ACTIVITY: Copy down every line of text in the listing below, word for word and in the same order, leaving out the pictures.

** Opening MATERIAL PROVIDED block **

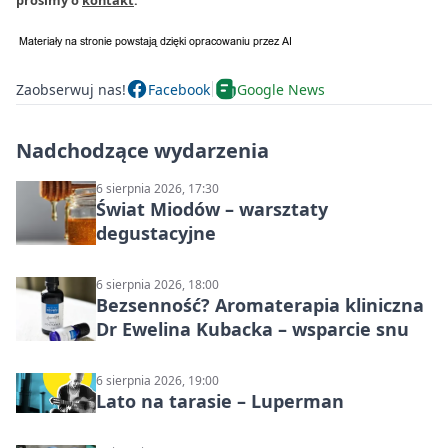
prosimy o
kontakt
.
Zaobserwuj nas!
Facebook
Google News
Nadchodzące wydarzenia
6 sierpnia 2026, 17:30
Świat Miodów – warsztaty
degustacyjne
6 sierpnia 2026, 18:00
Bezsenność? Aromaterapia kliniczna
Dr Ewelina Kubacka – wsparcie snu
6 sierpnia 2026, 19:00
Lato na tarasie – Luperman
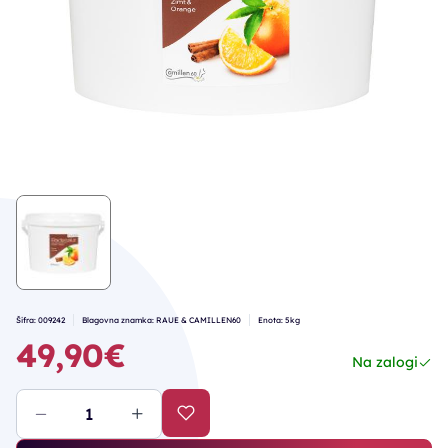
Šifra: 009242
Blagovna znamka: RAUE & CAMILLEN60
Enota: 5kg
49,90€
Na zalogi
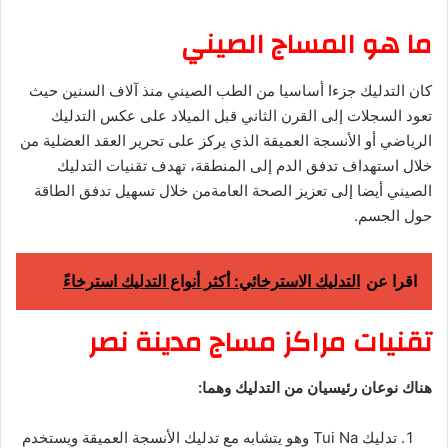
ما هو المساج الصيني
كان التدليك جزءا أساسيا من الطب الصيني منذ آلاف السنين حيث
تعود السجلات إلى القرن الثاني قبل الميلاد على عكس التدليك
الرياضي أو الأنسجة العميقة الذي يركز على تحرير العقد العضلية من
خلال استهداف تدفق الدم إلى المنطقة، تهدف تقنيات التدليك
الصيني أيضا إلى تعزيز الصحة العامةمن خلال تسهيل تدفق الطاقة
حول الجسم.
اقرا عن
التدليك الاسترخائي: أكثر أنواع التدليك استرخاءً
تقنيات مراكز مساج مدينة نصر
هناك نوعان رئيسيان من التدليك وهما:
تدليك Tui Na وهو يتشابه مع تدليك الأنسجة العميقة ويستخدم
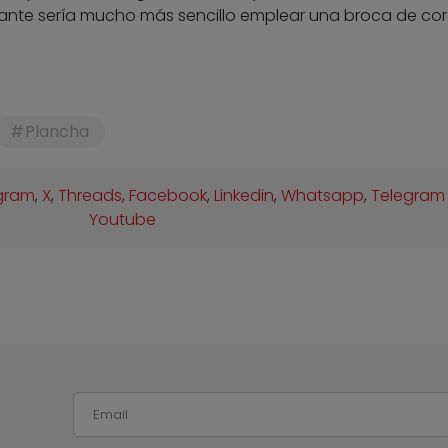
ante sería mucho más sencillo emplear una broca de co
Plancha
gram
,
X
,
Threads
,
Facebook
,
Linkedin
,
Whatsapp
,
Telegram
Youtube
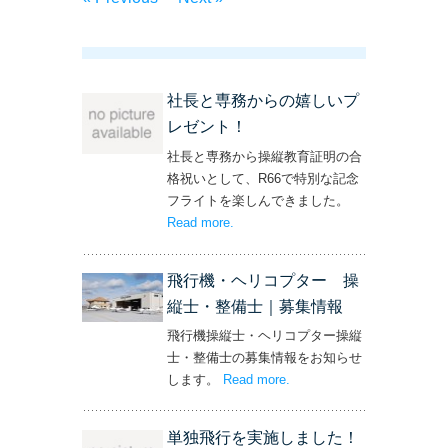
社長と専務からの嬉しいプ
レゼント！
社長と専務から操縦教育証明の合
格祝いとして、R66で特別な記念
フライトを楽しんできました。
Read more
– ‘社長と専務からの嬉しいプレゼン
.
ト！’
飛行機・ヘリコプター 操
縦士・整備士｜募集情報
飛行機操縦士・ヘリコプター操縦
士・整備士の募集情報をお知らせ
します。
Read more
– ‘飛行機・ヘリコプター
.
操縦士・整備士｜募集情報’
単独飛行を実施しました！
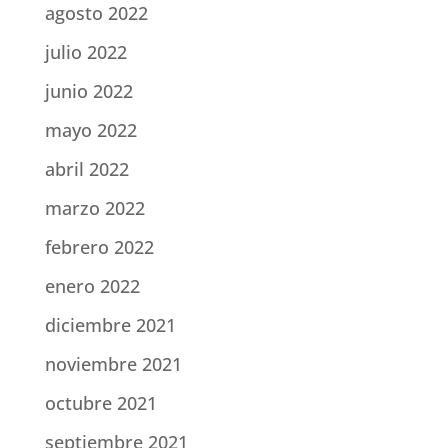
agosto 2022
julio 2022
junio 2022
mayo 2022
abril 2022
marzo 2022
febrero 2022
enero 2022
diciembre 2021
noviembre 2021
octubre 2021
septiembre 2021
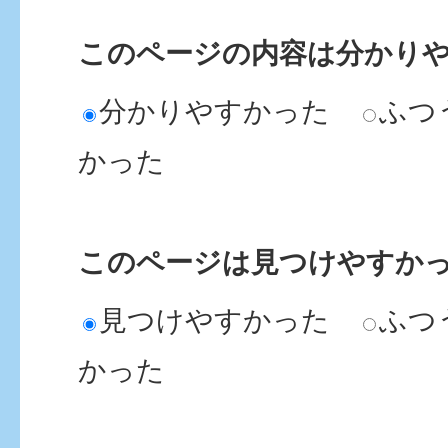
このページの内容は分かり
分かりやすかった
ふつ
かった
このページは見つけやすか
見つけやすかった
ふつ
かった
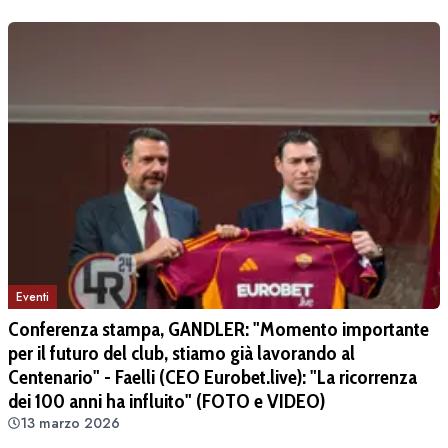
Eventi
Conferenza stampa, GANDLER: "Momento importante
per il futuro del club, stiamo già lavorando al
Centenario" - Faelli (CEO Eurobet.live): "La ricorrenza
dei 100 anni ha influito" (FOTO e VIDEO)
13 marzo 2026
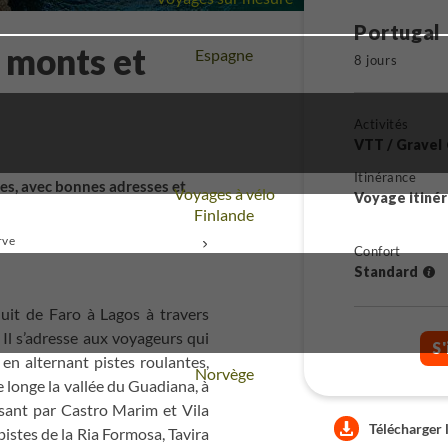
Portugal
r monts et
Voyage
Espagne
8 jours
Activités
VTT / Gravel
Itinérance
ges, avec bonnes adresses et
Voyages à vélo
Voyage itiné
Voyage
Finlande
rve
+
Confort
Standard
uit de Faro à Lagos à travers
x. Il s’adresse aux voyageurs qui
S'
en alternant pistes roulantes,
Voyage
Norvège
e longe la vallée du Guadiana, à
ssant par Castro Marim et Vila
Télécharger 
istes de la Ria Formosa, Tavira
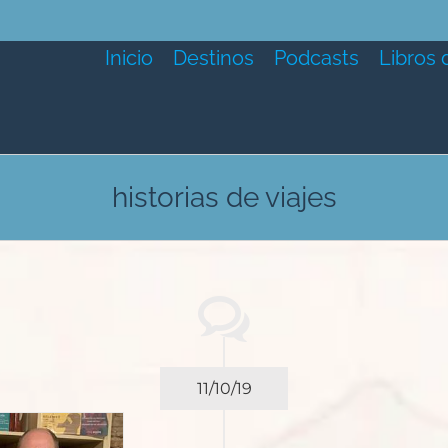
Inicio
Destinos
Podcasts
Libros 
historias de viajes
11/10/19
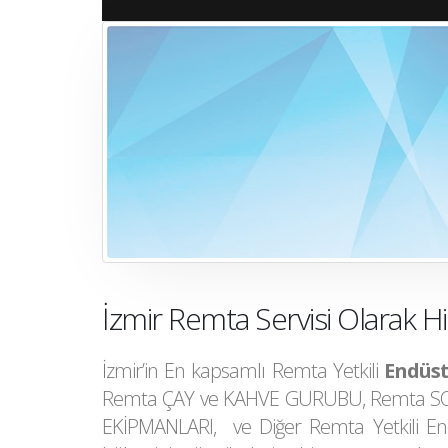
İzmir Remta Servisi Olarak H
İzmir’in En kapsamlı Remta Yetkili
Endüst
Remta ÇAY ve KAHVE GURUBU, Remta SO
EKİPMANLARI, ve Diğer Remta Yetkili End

** Closing MATERIAL PROVIDED block **

SOLUTION TO THIS PROBLEM:
prosimy o
kontakt
.
Zaobserwuj nas!
Facebook
Google News
Nadchodzące wydarzenia
6 sierpnia 2026, 17:30
Świat Miodów – warsztaty
degustacyjne
6 sierpnia 2026, 18:00
Bezsenność? Aromaterapia kliniczna
Dr Ewelina Kubacka – wsparcie snu
6 sierpnia 2026, 19:00
Lato na tarasie – Luperman
Šifra: 009242
Blagovna znamka: RAUE & CAMILLEN60
Enota: 5kg
49,90€
Na zalogi
ما هو المساج الصيني
كان التدليك جزءا أساسيا من الطب الصيني منذ آلاف السنين حيث
تعود السجلات إلى القرن الثاني قبل الميلاد على عكس التدليك
الرياضي أو الأنسجة العميقة الذي يركز على تحرير العقد العضلية من
خلال استهداف تدفق الدم إلى المنطقة، تهدف تقنيات التدليك
الصيني أيضا إلى تعزيز الصحة العامةمن خلال تسهيل تدفق الطاقة
حول الجسم.
اقرا عن
التدليك الاسترخائي: أكثر أنواع التدليك استرخاءً
تقنيات مراكز مساج مدينة نصر
هناك نوعان رئيسيان من التدليك وهما:
تدليك Tui Na وهو يتشابه مع تدليك الأنسجة العميقة ويستخدم
ante sería mucho más sencillo emplear una broca de co
Plancha
gram
,
X
,
Threads
,
Facebook
,
Linkedin
,
Whatsapp
,
Telegram
Youtube
社長と専務からの嬉しいプ
レゼント！
社長と専務から操縦教育証明の合
格祝いとして、R66で特別な記念
フライトを楽しんできました。
Read more
– ‘社長と専務からの嬉しいプレゼン
.
ト！’
飛行機・ヘリコプター 操
縦士・整備士｜募集情報
飛行機操縦士・ヘリコプター操縦
士・整備士の募集情報をお知らせ
します。
Read more
– ‘飛行機・ヘリコプター
.
操縦士・整備士｜募集情報’
単独飛行を実施しました！
agosto 2022
julio 2022
junio 2022
mayo 2022
abril 2022
marzo 2022
febrero 2022
enero 2022
diciembre 2021
noviembre 2021
octubre 2021
septiembre 2021
このページの内容は分かり
分かりやすかった
ふつ
かった
このページは見つけやすか
見つけやすかった
ふつ
かった
Eventi
Conferenza stampa, GANDLER: "Momento importante
per il futuro del club, stiamo già lavorando al
Centenario" - Faelli (CEO Eurobet.live): "La ricorrenza
dei 100 anni ha influito" (FOTO e VIDEO)
13 marzo 2026
Portugal
r monts et
Voyage
Espagne
8 jours
Activités
VTT / Gravel
Itinérance
ges, avec bonnes adresses et
Voyages à vélo
Voyage itiné
Voyage
Finlande
rve
+
Confort
Standard
uit de Faro à Lagos à travers
x. Il s’adresse aux voyageurs qui
S'
en alternant pistes roulantes,
Voyage
Norvège
e longe la vallée du Guadiana, à
ssant par Castro Marim et Vila
Télécharger 
istes de la Ria Formosa, Tavira
Inicio
Destinos
Podcasts
Libros 
historias de viajes
11/10/19
İzmir Remta Servisi Olarak H
İzmir’in En kapsamlı Remta Yetkili
Endüst
Remta ÇAY ve KAHVE GURUBU, Remta SO
EKİPMANLARI, ve Diğer Remta Yetkili End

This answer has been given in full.